All the lines below should appear again unchanged, though their pictures should not.

Dataset items:
*-*-*

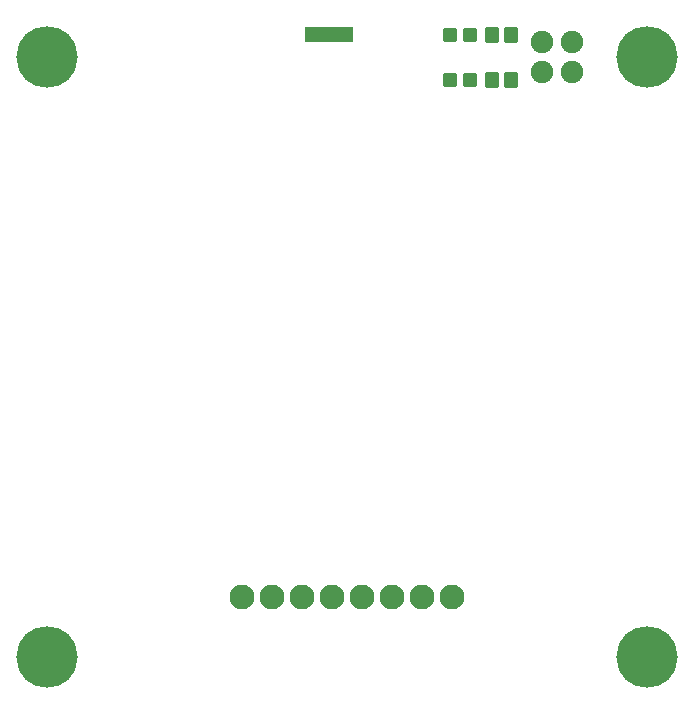
<source format=gts>
G04 Layer: TopSolderMaskLayer*
G04 EasyEDA v6.5.29, 2023-07-09 11:22:14*
G04 66d2373efeaf4300b8bf4b9e6adbc1de,5a6b42c53f6a479593ecc07194224c93,10*
G04 Gerber Generator version 0.2*
G04 Scale: 100 percent, Rotated: No, Reflected: No *
G04 Dimensions in millimeters *
G04 leading zeros omitted , absolute positions ,4 integer and 5 decimal *
%FSLAX45Y45*%
%MOMM*%

%AMMACRO1*1,1,$1,$2,$3*1,1,$1,$4,$5*1,1,$1,0-$2,0-$3*1,1,$1,0-$4,0-$5*20,1,$1,$2,$3,$4,$5,0*20,1,$1,$4,$5,0-$2,0-$3,0*20,1,$1,0-$2,0-$3,0-$4,0-$5,0*20,1,$1,0-$4,0-$5,$2,$3,0*4,1,4,$2,$3,$4,$5,0-$2,0-$3,0-$4,0-$5,$2,$3,0*%
%ADD10MACRO1,0.2032X-0.45X-0.5X-0.45X0.5*%
%ADD11MACRO1,0.2032X0.5X-0.55X-0.5X-0.55*%
%ADD12C,5.2032*%
%ADD13C,2.1016*%
%ADD14C,1.9016*%

%LPD*%
D10*
G01*
X3788486Y5651492D03*
G01*
X3958485Y5651492D03*
D11*
G01*
X4149087Y5651500D03*
G01*
X4309092Y5651500D03*
D10*
G01*
X3788486Y5270492D03*
G01*
X3958485Y5270492D03*
D11*
G01*
X4149087Y5270500D03*
G01*
X4309092Y5270500D03*
D12*
G01*
X381000Y5461000D03*
G01*
X5461000Y5461000D03*
G01*
X5461000Y381000D03*
G01*
X381000Y381000D03*
D13*
G01*
X2032000Y889000D03*
G01*
X2286000Y889000D03*
G01*
X2540000Y889000D03*
G01*
X2794000Y889000D03*
G01*
X3048000Y889000D03*
G01*
X3302000Y889000D03*
G01*
X3556000Y889000D03*
G01*
X3810000Y889000D03*
D14*
G01*
X4572000Y5588000D03*
G01*
X4572000Y5334000D03*
G01*
X4826000Y5334000D03*
G01*
X4826000Y5588000D03*
G36*
X2565400Y5715000D02*
G01*
X2971800Y5715000D01*
X2971800Y5588000D01*
X2565400Y5588000D01*
G37*
M02*

</source>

*-*-*

- _Task result_:
<source format=gts>
G04 Layer: TopSolderMaskLayer*
G04 EasyEDA v6.5.29, 2023-07-09 11:22:14*
G04 66d2373efeaf4300b8bf4b9e6adbc1de,5a6b42c53f6a479593ecc07194224c93,10*
G04 Gerber Generator version 0.2*
G04 Scale: 100 percent, Rotated: No, Reflected: No *
G04 Dimensions in millimeters *
G04 leading zeros omitted , absolute positions ,4 integer and 5 decimal *
%FSLAX45Y45*%
%MOMM*%

%AMMACRO1*1,1,$1,$2,$3*1,1,$1,$4,$5*1,1,$1,0-$2,0-$3*1,1,$1,0-$4,0-$5*20,1,$1,$2,$3,$4,$5,0*20,1,$1,$4,$5,0-$2,0-$3,0*20,1,$1,0-$2,0-$3,0-$4,0-$5,0*20,1,$1,0-$4,0-$5,$2,$3,0*4,1,4,$2,$3,$4,$5,0-$2,0-$3,0-$4,0-$5,$2,$3,0*%
%ADD10MACRO1,0.2032X-0.45X-0.5X-0.45X0.5*%
%ADD11MACRO1,0.2032X0.5X-0.55X-0.5X-0.55*%
%ADD12C,5.2032*%
%ADD13C,2.1016*%
%ADD14C,1.9016*%

%LPD*%
D10*
G01*
X3788486Y5651492D03*
G01*
X3958485Y5651492D03*
D11*
G01*
X4149087Y5651500D03*
G01*
X4309092Y5651500D03*
D10*
G01*
X3788486Y5270492D03*
G01*
X3958485Y5270492D03*
D11*
G01*
X4149087Y5270500D03*
G01*
X4309092Y5270500D03*
D12*
G01*
X381000Y5461000D03*
G01*
X5461000Y5461000D03*
G01*
X5461000Y381000D03*
G01*
X381000Y381000D03*
D13*
G01*
X2032000Y889000D03*
G01*
X2286000Y889000D03*
G01*
X2540000Y889000D03*
G01*
X2794000Y889000D03*
G01*
X3048000Y889000D03*
G01*
X3302000Y889000D03*
G01*
X3556000Y889000D03*
G01*
X3810000Y889000D03*
D14*
G01*
X4572000Y5588000D03*
G01*
X4572000Y5334000D03*
G01*
X4826000Y5334000D03*
G01*
X4826000Y5588000D03*
G36*
X2565400Y5715000D02*
G01*
X2971800Y5715000D01*
X2971800Y5588000D01*
X2565400Y5588000D01*
G37*
M02*

</source>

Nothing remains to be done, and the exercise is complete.